The Scene at Redskins Park

I've never witnessed the arrival of royalty or a head of state or the return of a conquering hero before, but it must have looked something like the five stretch limos that pulled up to the entrance to Redskins Park a few minutes after I got there. Gibbs and his extended family emerged to cheers from a couple of dozen fans who had managed to wangle their way in and to the awe of the assembled media.

Gibbs went over to the fans and thanked them and shook some hands before making his way into Redskins Park for, as he revealed during his media session, the first time (the facility where Gibbs often spent the night was about 10 miles away in Herndon).

When I went inside, I noticed that the three Lombardi Trophies that are usually in a case in the lobby were gone. I was relieved to see that they had been placed in front of the podium where Gibbs would soon be speaking.

There were, of course, the usual suspects from the media present in the jammed auditorium. John Keim and some other beat reporters were smart enough to arrive early and get some decent seats; others, like Mark Maske and the rest of the Post beat staff and myself, had to line up along the wall and crane our necks to look around TV cameras and lights to see the stage.

About 10 minutes before it got started, Darrell Green came in and chatted with a few media members before finding his way to his reserved seat. I then looked around and saw Charles Mann, Mark Moseley and Don Warren. More were to follow.

At 5:00, the room started buzzing as the local TV reporters launched into their intros for the press conference. I was situated next to the Fox 5 news crew. I don't know who the anchor was, but Trevor Matich was the "color" man. When Snyder took the podium, the room got very quiet.

I'm assuming that most of you either saw or heard Gibbs' comments, and they'll be well covered elsewhere if you didn't so I'm not going to go into them in great detail. A few things struck me, though:

--Gibbs seemed to be very, very happy to be there. From his comments, one could gather that his wife had been the one to say no to some of the more recent attempts to get him back into coaching. It appears that when Pat finally gave her OK, Joe felt like he'd hit the lottery. He was just as giddy as any Redskins fan around.

--He continually talked about the huge job he had ahead of him.
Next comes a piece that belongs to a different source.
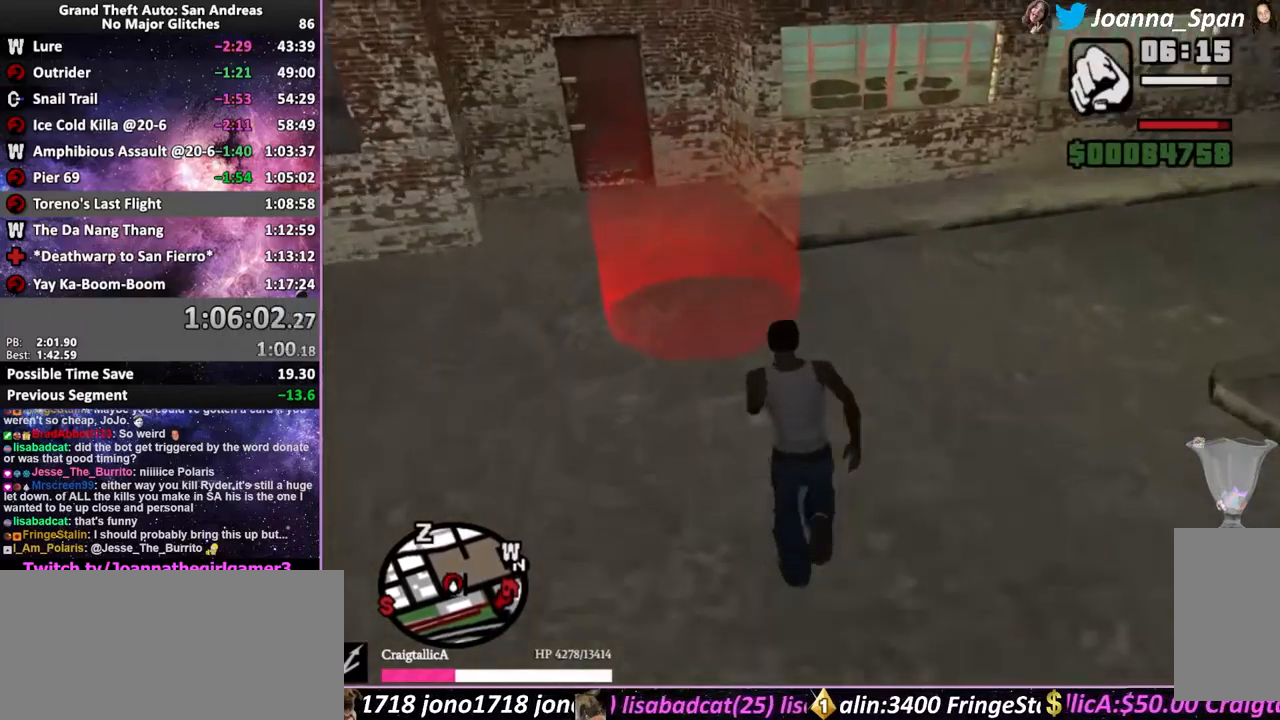
{"keys": [], "mouse": [], "events": [[50, "a", "down"], [50, "f7", "down"], [266, "a", "up"], [266, "f7", "up"], [266, "shift_l", "up"], [283, "f5", "up"], [283, "w", "up"]]}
He also said several times that the fact that one of the reasons he got back into it was because creating a winning NFL team is such an incredibly difficult thing to do. Make no mistake about it, the mild-mannered Gibbs is a fierce competitor.

--You might have seen the clip where Gibbs talked about money not coming up in his conversation with Snyder until the last five minutes. The funny thing was that question asked had nothing to do with money. It's apparent that he wanted to get that out and, when the subject didn't come up after about a half dozen questions.
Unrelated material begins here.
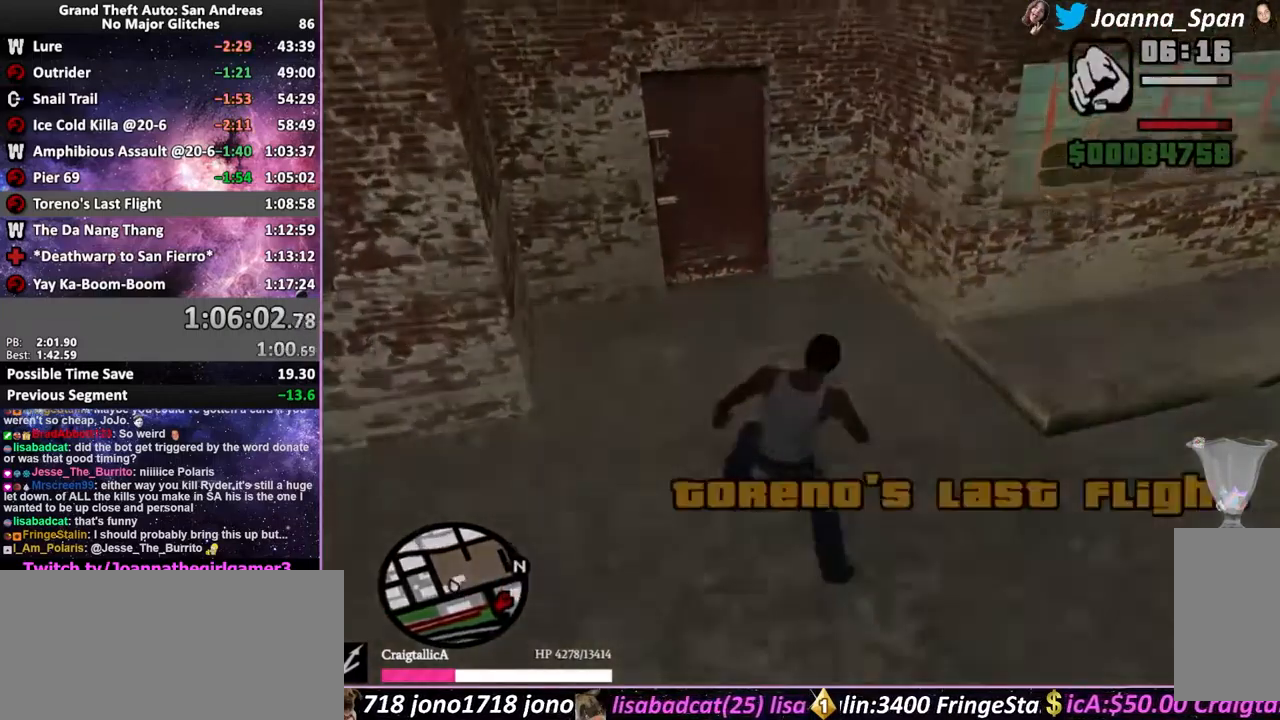
{"keys": [], "mouse": [], "events": []}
--Gibbs was totally sincere and straight forward during the entire session, except when the question of when this whole deal started to come together came up. On a few occasions he said he couldn't remember when he had initiated talks with the Redskins about coming back. It seems likely that there were very serious talks before Steve Spurrier went South and stayed there just a week before the news about the return of Gibbs started to spread.

I didn't get to ask Gibbs a question. I tried to pipe in on a few occasions, but I was continually beaten to the punch.

After it ended, the Gibbs-era Skins started to appear out of the woodwork. In addition to those mentioned above, Gary Clark, Doc Walker, Raleigh McKenzie, Ken Coffey, Neal Olkewicz, Joe Jacoby, and Darryl Grant were there getting interviewed by the assembled press.

I walked around and got in on some interview sessions with Clark and Joe Bugel. As I was heading out, I bumped into a small group of reporters around Art Monk. I listened in to the session. After it broke up I passed by Monk, smiled, said hi, and stuck my hand out. He smiled back and said hi, we shook hands, and that was that.

It was the perfect ending to the perfect day.